Ex2300 keeps switching but ...fpc0 (buf alloc) failed allocating packet buffer

  • 1.  Ex2300 keeps switching but ...fpc0 (buf alloc) failed allocating packet buffer

    Posted 12-02-2020 15:03
    Bonjour everybody, 
        I have 200+ EX2300 running smoothly at various client sites. Just letting trafic goes through between 2 interface so I can keep an eye on it.
    recently,   I lost remote contact with  one  switch. All trafic kept flowing, but no access to my management vlan. 
    plugging at console, I noticed all the log messages file absolutely filled with this .
    Nov 18 13:05:01 ReseauBiblio-SitePrincipal fpc0 brcm_pkt_buf_alloc:393 (buf alloc) failed allocating packet buffer
    Nov 18 13:05:01 ReseauBiblio-SitePrincipal fpc0 (buf alloc) failed allocating packet buffer
    Nov 18 13:05:01 ReseauBiblio-SitePrincipal fpc0 brcm_pkt_buf_alloc:393 (buf alloc) failed allocating packet buffer
    Nov 18 13:05:01 ReseauBiblio-SitePrincipal fpc0 (buf alloc) failed allocating packet buffer
    Nov 18 13:05:01 ReseauBiblio-SitePrincipal fpc0 brcm_pkt_buf_alloc:393 (buf alloc) failed allocating packet buffer
    Nov 18 13:05:01 ReseauBiblio-SitePrincipal fpc0 (buf alloc) failed allocating packet buffer​


    so I replaced switch A with switch B, same configuration. 
    switch A in the lab is back to normal, and switch B in the field crashed after 2 days ... trafic still flowing. . All messages log are filled with the same 
    lines, 
    client won't let me change the switch because all trafic keeps flowing perfectly :-) 

    at this point, I welcome any idea as to what can put a switch in such a state. 

    configuration is basically similar on all 200+ switches.
    2 switches failed with the same problem on the same site.

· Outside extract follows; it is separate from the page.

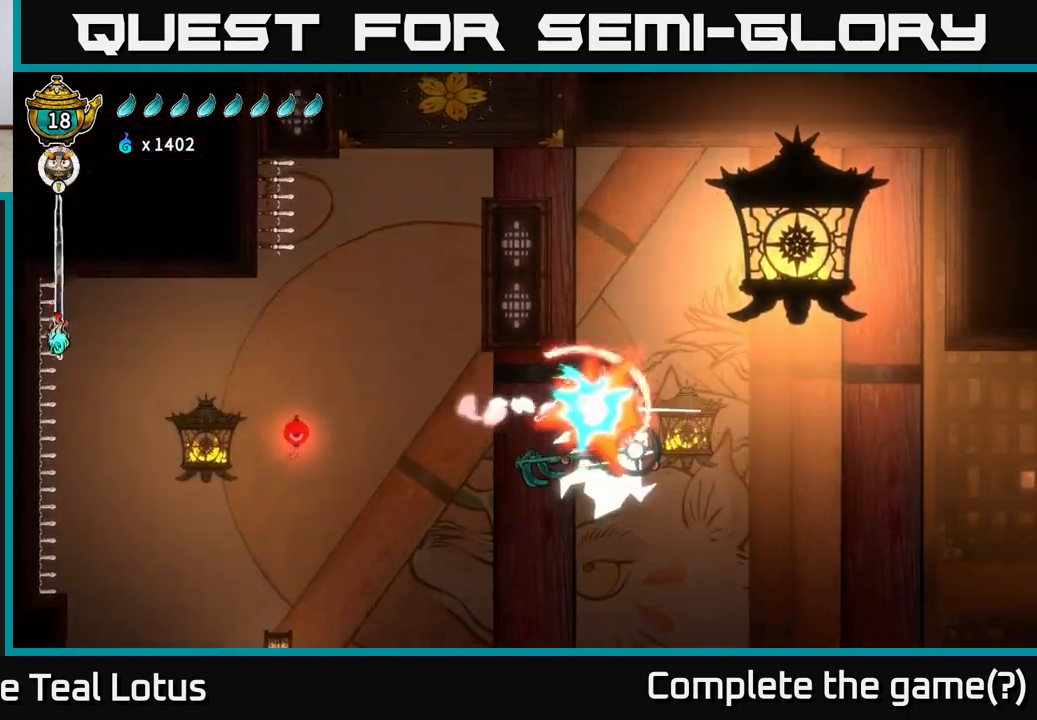
{"buttons": ["A"], "left_stick": "left", "right_stick": "center", "events": [[83, "A", "down"], [83, "R2", "up"], [117, "X", "up"], [167, "left_stick", "up"], [250, "left_stick", "left"]]}
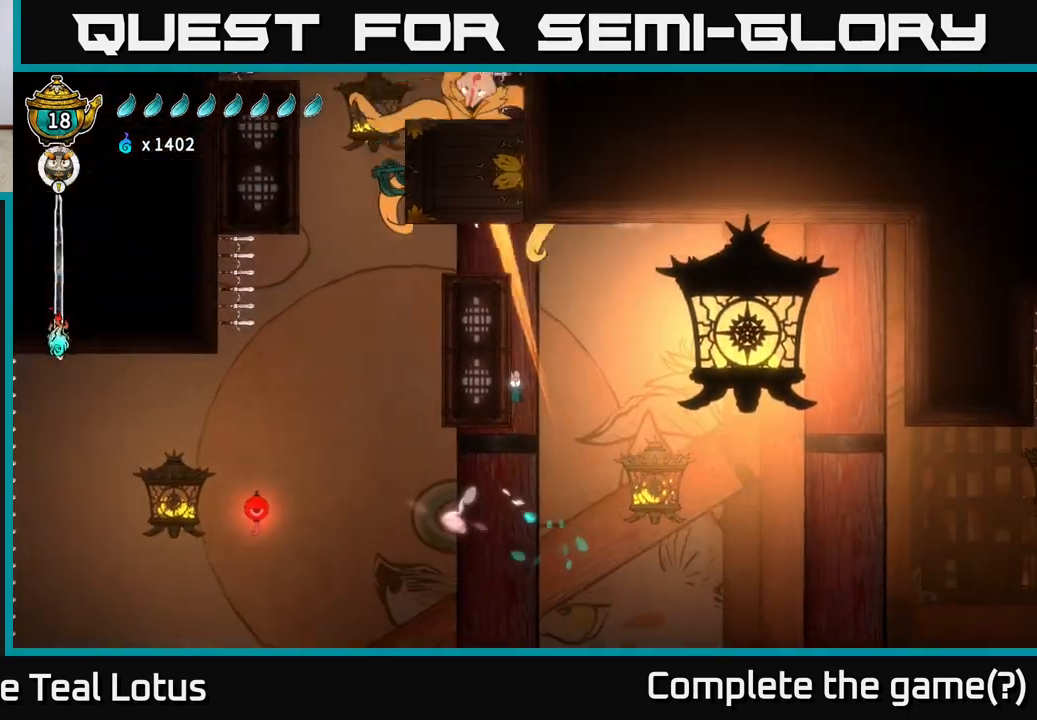
{"buttons": [], "left_stick": "left", "right_stick": "center", "events": [[50, "A", "up"], [117, "A", "down"], [450, "A", "up"]]}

    opened case with JTAC mention "memory leak" but have not find a cause yet. 

    any clue ? 
    Michel



    ------------------------------
    Michel Lapointe
    ------------------------------


  • 2.  RE: Ex2300 keeps switching but ...fpc0 (buf alloc) failed allocating packet buffer

     
    Posted 12-02-2020 16:17
    Hello Michel,

    although I do not know if this is a known issue (looks like a clear memory leak), I would suggest you to upgrade to a current JUNOS release (e.g. 19.4R3) and check if the issue still occurs. Sometimes this saves you from JTAC cases which can take a very long time.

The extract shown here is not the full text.